Cheryl would like more paratriathlons to be organised Scotland since most are held in England or further afield.


“The location of events can be difficult to get to and I think there is not enough help out there. You need to have a list of guides that you are happy to run with and in my case you have some in place before you book in to any events.”


Cheryl enthuses about the expertise of the guides: “It’s the little things that make a difference. During warm up the coaches are good at describing what I need to do. How to do a squat or what body part to stretch. The things people take for granted.


“So it’s good on them. It helps people who are disadvantaged who are keen to do sports but they can’t because perhaps their family are not into it.


“It gives them a purpose to train as well. If they are having a lazy day I’m going to be there so they must be. Last night it was chucking it down and one of the guides said they could quite easily have made an excuse not to come.”

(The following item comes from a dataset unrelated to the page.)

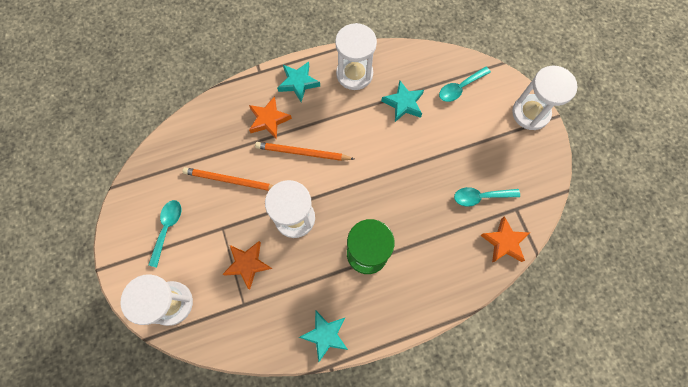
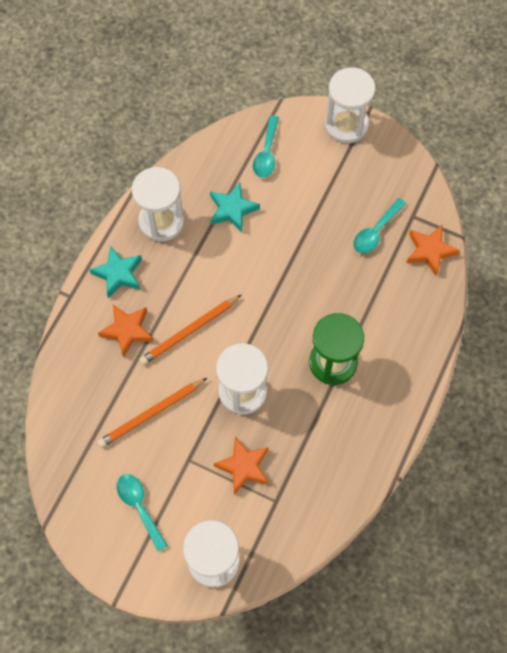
camera: 45 degrees left, 5 degrees down
(325, 335) = (367, 457): turquoise star -> none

She explains what works best for her in the running discipline: “If they are the same height as me that makes a difference. I think it’s because your arm needs to move at the same time – it’s hard to explain.

"If they can get into the same motion of running that helps so they aren’t in front and I’m not getting dragged behind.”


Cheryl is hugely versatile and participates in many sports including blind tennis and tandem cycling at Glasgow’s Velodrome. She is especially fond of skiing with Disability Snowsport UK.


Despite working as a receptionist for Glasgow council she still finds time to volunteer in her free time. 

She is on the committee of the Saltire Strikers ten pin bowling club in Glasgow. For over nine years she has helped many who are blind and visually impaired enjoy their events.


Cheryl also volunteers at various sports events which in the past has included the Glasgow Commonwealth Games and The Great Scottish Run.


“I do it because it gets you out and about and you are meeting new people. It is good for the CV because it shows that you do things other than work.


Her next challenge is a triathlon event in September in Kendal in the Lake District.


“I’m looking forward to it. I enjoy running and cycling the most. Swimming is the hardest so I just need to get that part sorted and I’ll be happy.” 

In October she hopes to do the Great Scottish Run’s 10k event. She did her first 10k in one hour and 13 minutes so aims to improve on that.


“My confidence has improved. The coaches say they have seen a huge improvement since the start and that my running is faster and more fluid.”


Cheryl has met a host of friends and acquaintances through the club and loves training as part of a team. She is pictured with the club's Paratri Lead, Rose McIlwhan (right), before the Disability Tri event in May.


She offers advice for others: “I would say to anyone thinking of trying it to just go for it. Until you build your confidence do it in small stages with one bit at a time - either running, swimming or the cycling. It will all come together and the support is available to help you to get there.”